International Conference on Sustainable Design, Engineering and Construction (ICSDEC), Arizona, United States Of America, 18 - 20 May 2016, vol.145, pp.380-387 identifier identifier

  • Publication Type: Conference Paper / Full Text
  • Volume: 145
  • Doi Number: 10.1016/j.proeng.2016.04.095
  • City: Arizona
  • Country: United States Of America
  • Page Numbers: pp.380-387
  • Keywords: LEED, Green building, Resilience, Natural disaster, Regional priority
  • TED University Affiliated: No


The Leadership in Energy & Environmental Design (LEED) green building certification program is dedicated to the design of sustainable buildings by incentivizing reductions in energy, water, and building materials consumption, while at the same time enhancing occupant health and overall community connectivity.

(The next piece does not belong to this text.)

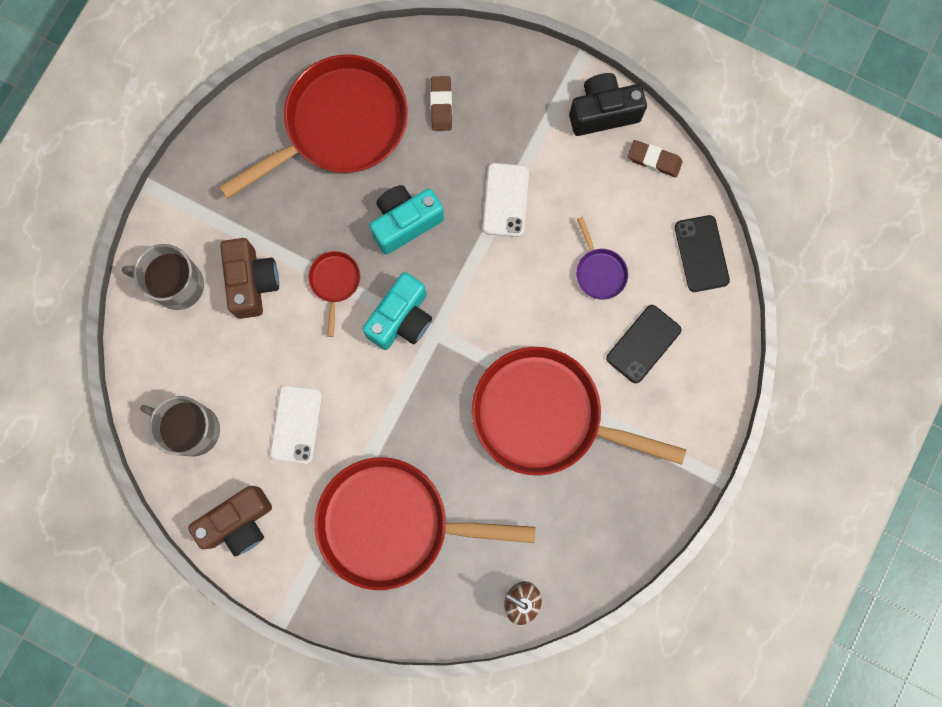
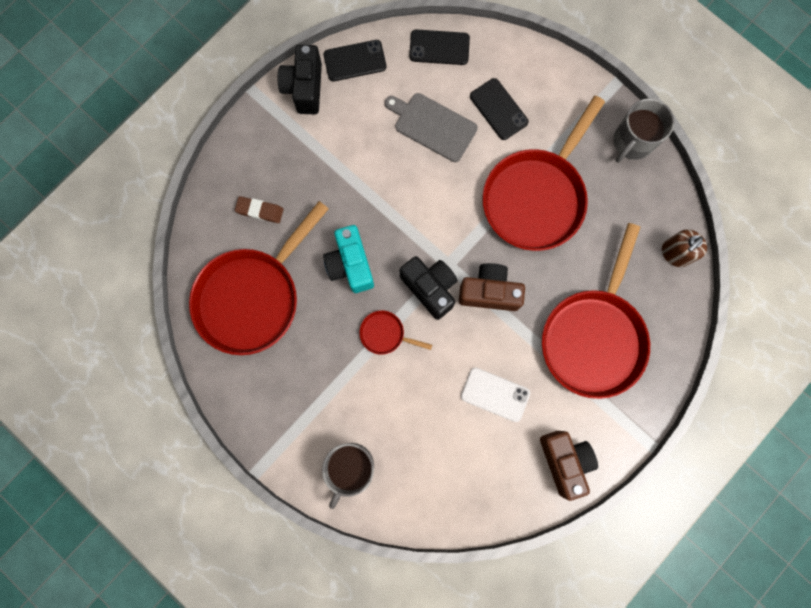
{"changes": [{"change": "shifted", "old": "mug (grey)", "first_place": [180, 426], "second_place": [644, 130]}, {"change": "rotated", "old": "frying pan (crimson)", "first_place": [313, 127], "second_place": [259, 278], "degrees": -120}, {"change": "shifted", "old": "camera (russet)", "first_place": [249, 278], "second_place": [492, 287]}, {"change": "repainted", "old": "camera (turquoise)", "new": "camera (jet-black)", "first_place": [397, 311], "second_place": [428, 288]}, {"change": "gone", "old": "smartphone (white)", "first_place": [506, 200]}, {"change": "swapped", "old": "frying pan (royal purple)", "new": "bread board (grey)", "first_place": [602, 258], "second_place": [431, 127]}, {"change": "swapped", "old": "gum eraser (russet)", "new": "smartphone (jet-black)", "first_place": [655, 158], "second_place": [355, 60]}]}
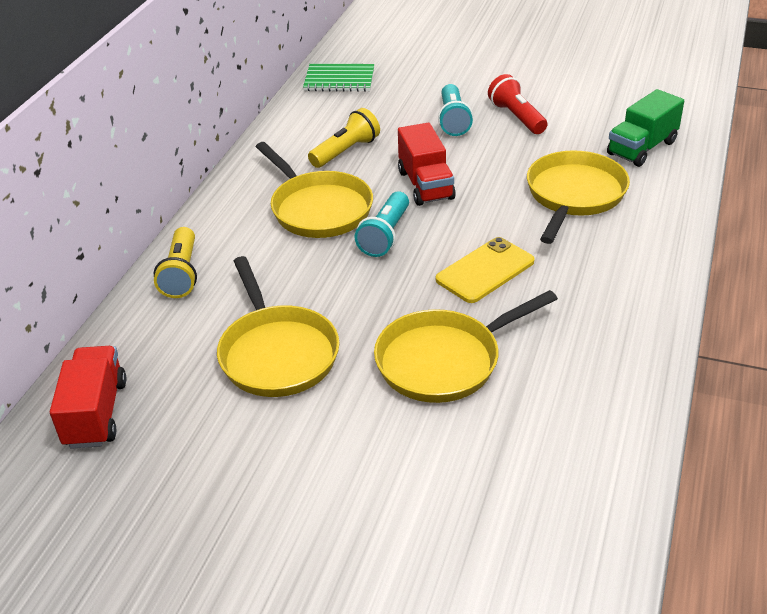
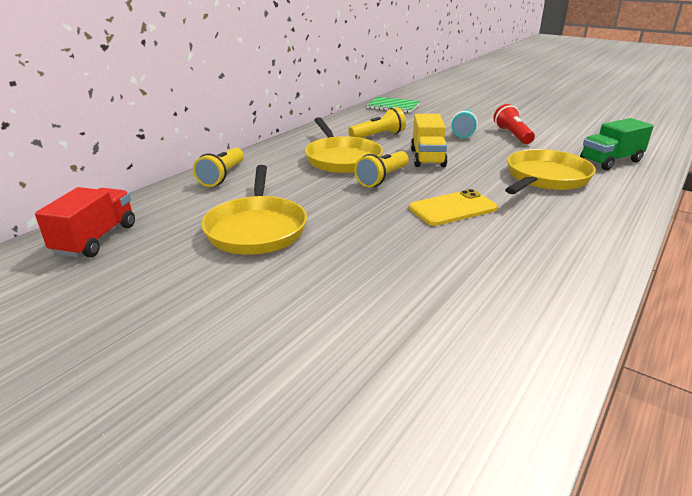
{"changes": [{"change": "repainted", "old": "flashlight (turquoise)", "new": "flashlight (bright yellow)", "first_place": [381, 224], "second_place": [381, 169]}, {"change": "gone", "old": "frying pan (bright yellow)", "first_place": [466, 346]}, {"change": "repainted", "old": "lorry (crimson)", "new": "lorry (bright yellow)", "first_place": [427, 164], "second_place": [429, 140]}]}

While green buildings certified by the program do reduce the environmental footprint of buildings, they must also be designed for resilience to withstand external stressors that may arise over the buildings' lifetime for it to be truly sustainable. Therefore, a resilient building should be able to adapt and remain functional while under pressure from more frequent and severe climatic events. The goal of the study was to analyze existing inherent overlaps between resilient design principles and the LEED certification system. Synergistic opportunities together with improvements for better integrating resilient design into the LEED checklist, and hence green buildings, by modifying existing or proposing new credits were discussed. The use of climate projections instead of historical climate data during design was recommended. Regional priority credits need to be specified further to address the unique regional needs of each project to improve resilience in light of a particular region's future climate outlook.